Thu Dec 12 05:00 PM -- 07:00 PM (PST) @ East Exhibition Hall B + C #76

We propose Cormorant, a rotationally covariant neural network architecture for learning the behavior and properties of complex many-body physical systems. We apply these networks to molecular systems with two goals: learning atomic potential energy surfaces for use in Molecular Dynamics simulations, and learning ground state properties of molecules calculated by Density Functional Theory. Some of the key features of our network are that (a) each neuron explicitly corresponds to a subset of atoms; (b) the activation of each neuron is covariant to rotations, ensuring that overall the network is fully rotationally invariant. Furthermore, the non-linearity in our network is based upon tensor products and the Clebsch-Gordan decomposition, allowing the network to operate entirely in Fourier space. Cormorant significantly outperforms competing algorithms in learning molecular Potential Energy Surfaces from conformational geometries in the MD-17 dataset, and is competitive with other methods at learning geometric, energetic, electronic, and thermodynamic properties of molecules on the GDB-9 dataset.

Author Information

Brandon Anderson (University of Chicago)
Truong Son Hy (The University of Chicago)

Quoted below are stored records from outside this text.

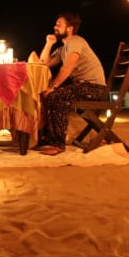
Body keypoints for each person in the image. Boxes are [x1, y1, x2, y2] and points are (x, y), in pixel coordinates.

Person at [37, 12, 107, 155]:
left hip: (94, 88)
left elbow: (67, 68)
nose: (54, 27)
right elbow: (44, 64)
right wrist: (49, 43)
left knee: (56, 96)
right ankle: (48, 138)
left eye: (58, 24)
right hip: (82, 86)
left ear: (69, 28)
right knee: (46, 95)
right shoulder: (63, 48)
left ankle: (57, 144)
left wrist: (52, 87)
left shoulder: (76, 41)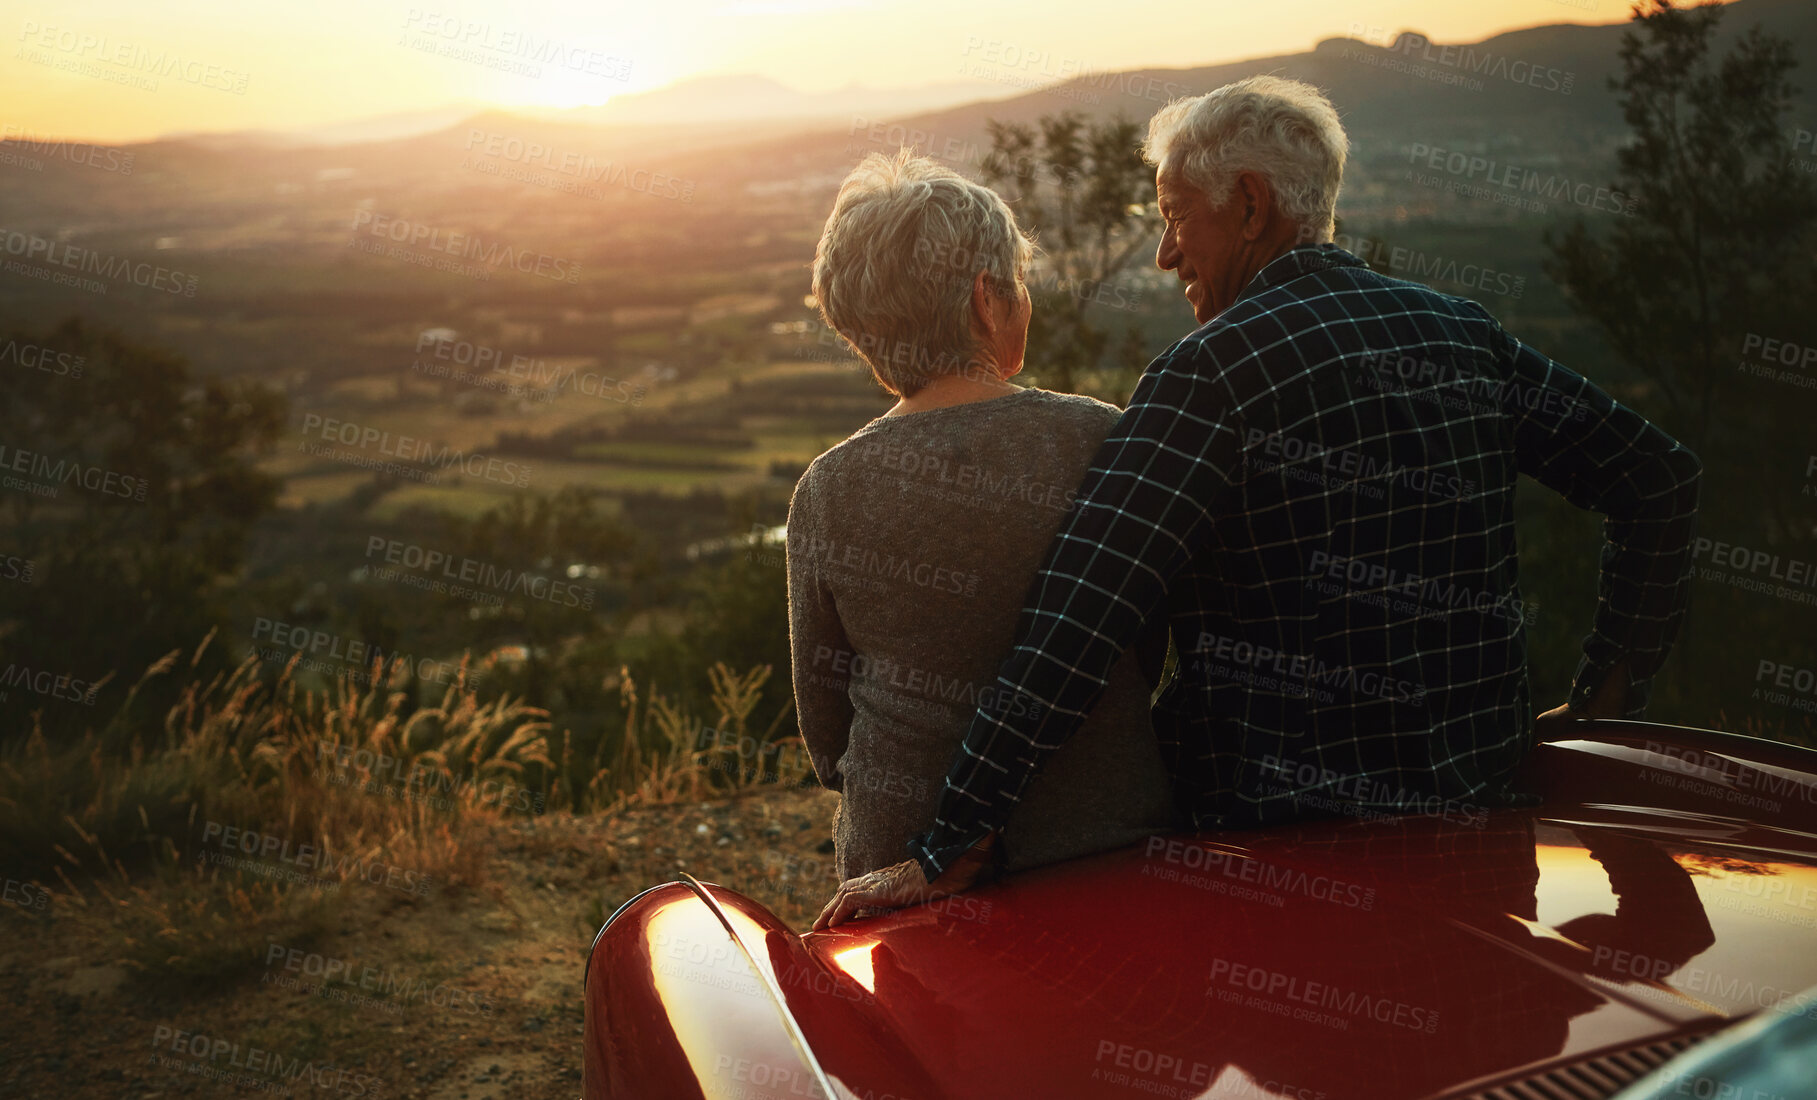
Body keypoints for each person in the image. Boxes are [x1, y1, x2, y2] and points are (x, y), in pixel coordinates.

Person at [815, 75, 1701, 928]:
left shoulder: (1209, 376)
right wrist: (1607, 688)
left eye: (1172, 219)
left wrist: (952, 841)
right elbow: (1655, 477)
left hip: (1281, 872)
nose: (1165, 254)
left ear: (1247, 204)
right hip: (1481, 837)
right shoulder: (1461, 335)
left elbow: (1076, 623)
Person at [788, 150, 1177, 890]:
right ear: (986, 301)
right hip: (1104, 843)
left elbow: (825, 729)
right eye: (1018, 286)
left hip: (900, 861)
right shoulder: (1102, 439)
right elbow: (1142, 644)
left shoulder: (827, 490)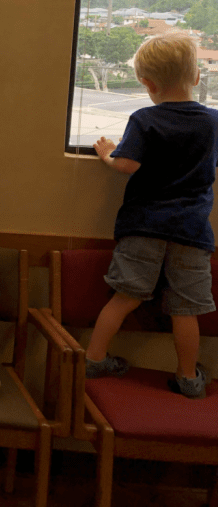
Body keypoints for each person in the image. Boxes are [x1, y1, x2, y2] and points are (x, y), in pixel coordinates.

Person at [88, 31, 216, 399]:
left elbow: (126, 165)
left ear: (146, 83)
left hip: (143, 226)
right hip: (191, 231)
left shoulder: (145, 119)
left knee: (124, 298)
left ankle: (94, 358)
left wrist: (107, 154)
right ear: (195, 77)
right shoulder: (213, 122)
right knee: (184, 310)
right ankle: (188, 377)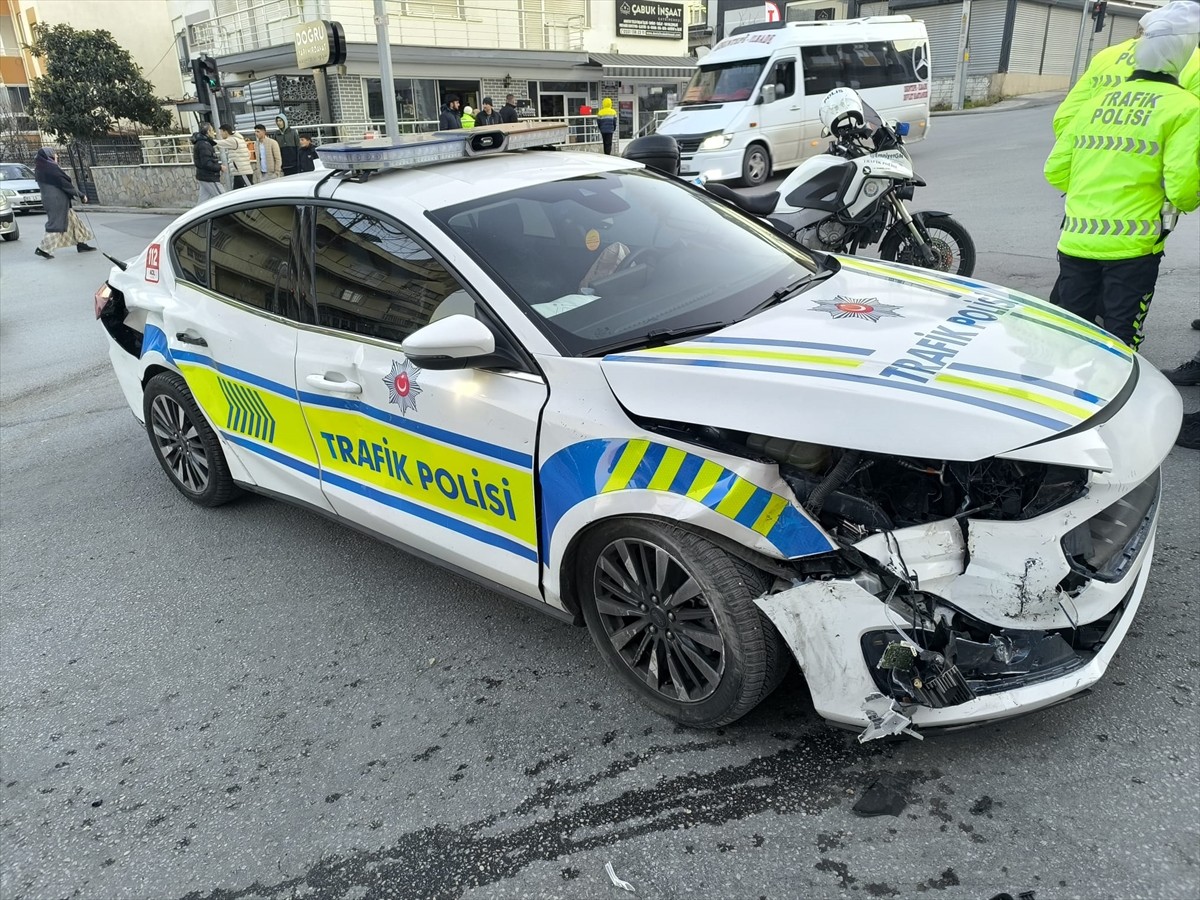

Research areas: Kernel methods, Graph kernels, Graph Neural Networks

Risi Kondor (U. Chicago)

Risi Kondor joined the Flatiron Institute in 2019 as a Senior Research Scientist with the Center for Computational Mathematics. Previously, Kondor was an Associate Professor in the Department of Computer Science, Statistics, and the Computational and Applied Mathematics Initiative at the University of Chicago. His research interests include computational harmonic analysis and machine learning. Kondor holds a Ph.D. in Computer Science from Columbia University, an MS in Knowledge Discovery and Data Mining from Carnegie Mellon University, and a BA in Mathematics from the University of Cambridge. He also holds a diploma in Computational Fluid Dynamics from the Von Karman Institute for Fluid Dynamics and a diploma in Physics from Eötvös Loránd University in Budapest.